Requirement 1 |
Answer these questions using the interview excerpt about Akka at Wandoujia, one answer per line:
(a) For how many years has Caoyuan been coding?
(b) When was Wandoujia first conceived?
(c) How many mobile devices connect to the Wandoujia system daily?
Requirement 2 |
Transcribe the section of the interview excerpt that opens with the words containing "I think that" and closes with "Akka in Wandoujia?".

Caoyuan: I’ve been coding for 25 years. I’m the author of the Scala plugin for NetBeans, and the author of a distributed, parallel, real-time stock trading platform based on Scala and Akka’s actor, which corresponds to the philosophy of the Reactive Platform. Before Scala and Akka, I wrote lots of Erlang and an Erlang plugin for NetBeans (but without updating for years). I joined Wandoujia one year ago.

Typesafe: So what is Wandoujia?

Caoyuan: First conceived in December 2009, Wandoujia (http://wandoujia.com) is China’s leading search engine for mobile entertainment, creating innovations with widespread influence over China’s mobile internet industry. Wandoujia has been installed more than 400 million times, with new installations each day exceeding 800,000. Its search index provides over one million choices in multiple content verticals: apps, videos, and ebooks, as well as supplying wallpapers, music, and themes from more than 130 content providers. Wandoujia also produces SnapPea (http://snappea.com), a line of international products for Android users beyond China.`

Typesafe: What is the role of Akka at Wandoujia?

Caoyuan: 10 million mobile devices connect to our system daily. We hope to serve them better via a real-time reactive platform, anywhere, anytime. In the Internet of Things age, The Network is shaping up to be a virtual world that reflects everyone’s daily life, or, The Network will map everyone’s life itself rather than just being part of their life as in the web age. We believe, in the long term, that reactive platforms will lead to such a virtual world.

To implement a real-time reactive platform, we created a persistent channel to connect each device to our backend, The System. That System thereby receives and reacts instantly to tons of events from these devices. That’s what Akka could stand for.

I think that the Actor Model is perfect for the minimal or basic granularity of parallel computing and incremental computing, which reacts to coming events or changes, shifts states, fires outgoing events or changes, respectively. The parallel behavior is the entirety of the individual behavior of many many actors. From the view of such an actor model, every device is virtually an actor, and every user is virtually an actor, etc. The virtual world is running in parallel, driven by event streams, just as good as the real world. Akka provides the solution for this vision.

Typesafe: Can you tell us more about the use case of Akka in Wandoujia?

Collected material |
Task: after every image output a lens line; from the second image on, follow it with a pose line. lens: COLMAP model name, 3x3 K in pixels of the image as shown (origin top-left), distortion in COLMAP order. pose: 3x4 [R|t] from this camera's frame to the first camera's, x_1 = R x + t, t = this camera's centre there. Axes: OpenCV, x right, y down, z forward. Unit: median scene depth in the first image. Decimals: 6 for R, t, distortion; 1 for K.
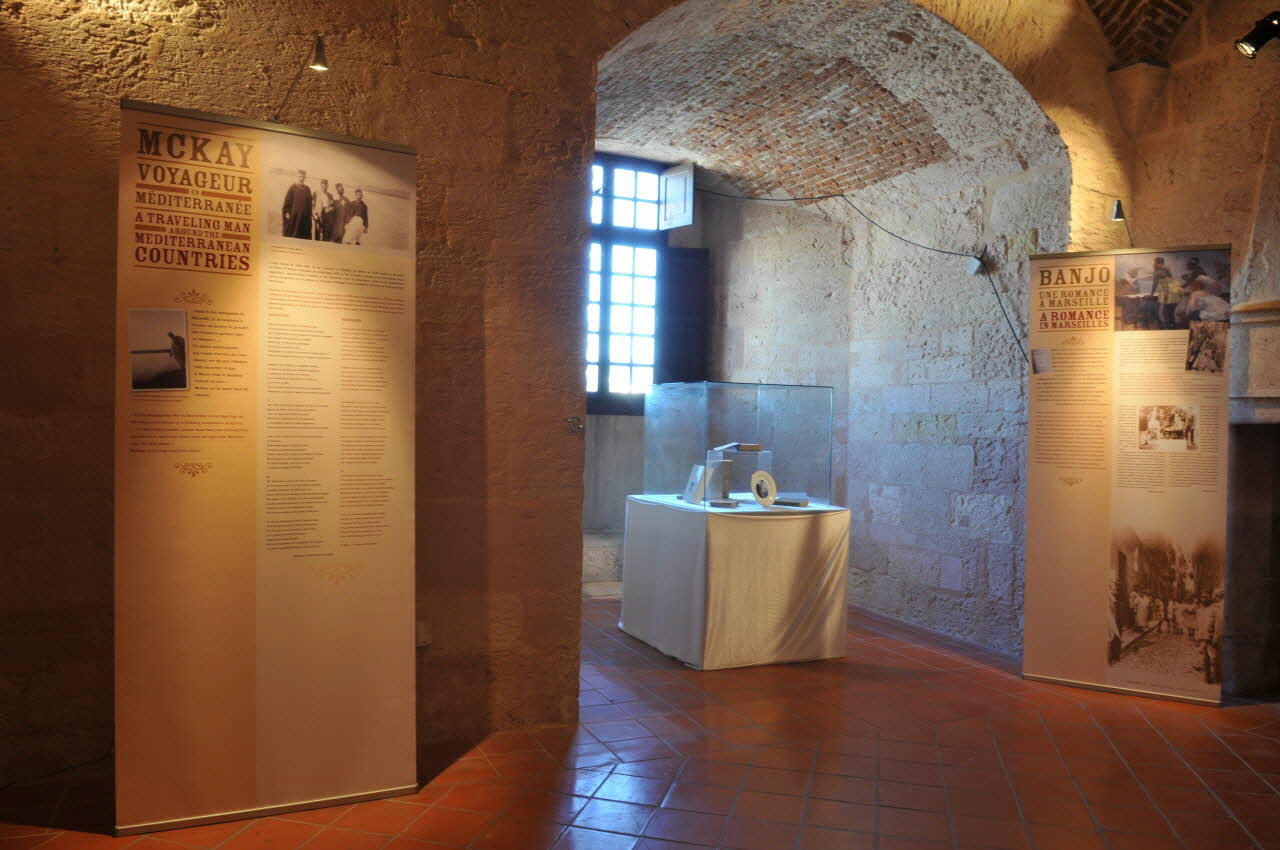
lens RADIAL K [[902.9, 0, 640.0], [0, 902.9, 425.0], [0, 0, 1]] dist [-0.016279, -0.036795]
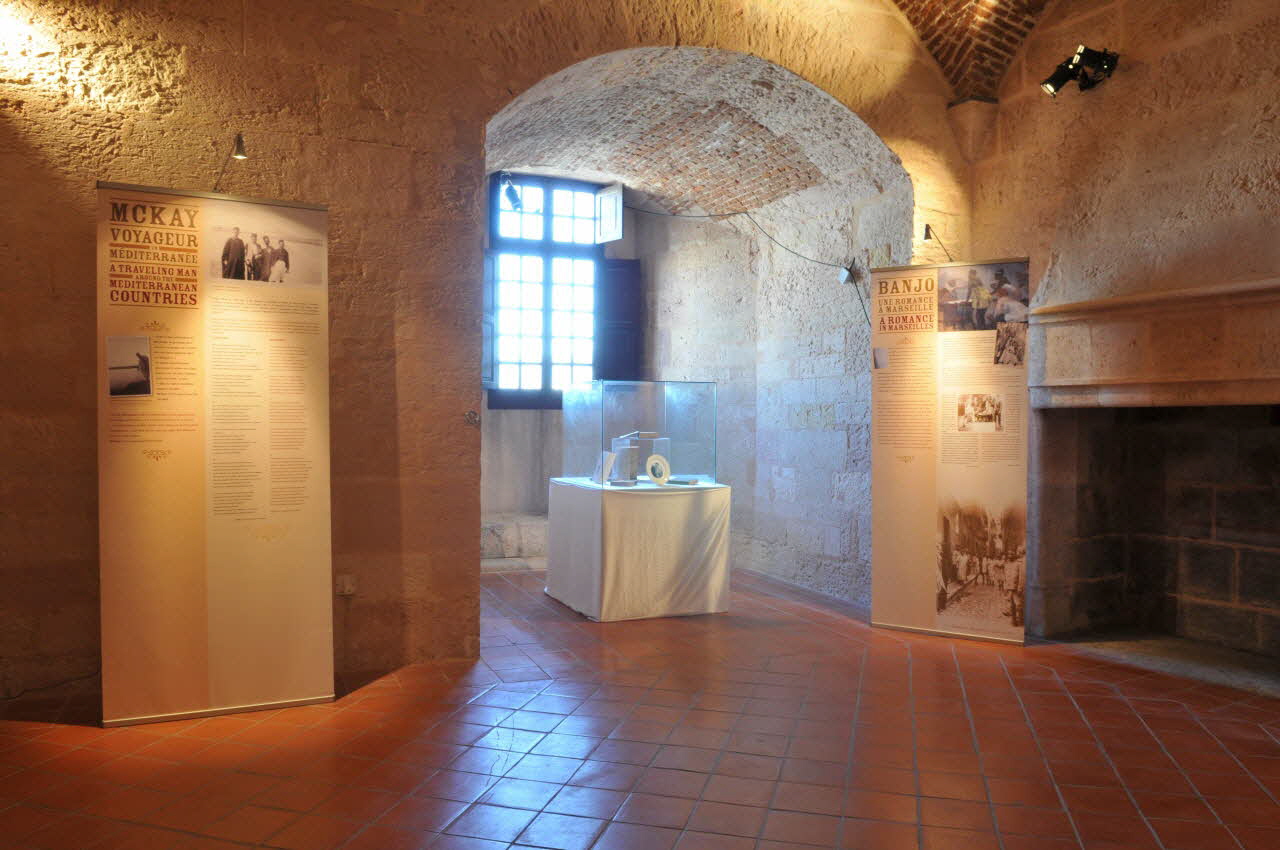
lens RADIAL K [[902.9, 0, 640.0], [0, 902.9, 425.0], [0, 0, 1]] dist [-0.016279, -0.036795]
pose [[0.999764, -0.015634, -0.015065, 0.152080], [0.015725, 0.999859, 0.005941, 0.005191], [0.014970, -0.006177, 0.999869, -0.203658]]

Task output 1 |
(a) 25 years
(b) December 2009
(c) 10 million

Task output 2 |
I think that the Actor Model is perfect for the minimal or basic granularity of parallel computing and incremental computing, which reacts to coming events or changes, shifts states, fires outgoing events or changes, respectively. The parallel behavior is the entirety of the individual behavior of many many actors. From the view of such an actor model, every device is virtually an actor, and every user is virtually an actor, etc. The virtual world is running in parallel, driven by event streams, just as good as the real world. Akka provides the solution for this vision.

Typesafe: Can you tell us more about the use case of Akka in Wandoujia?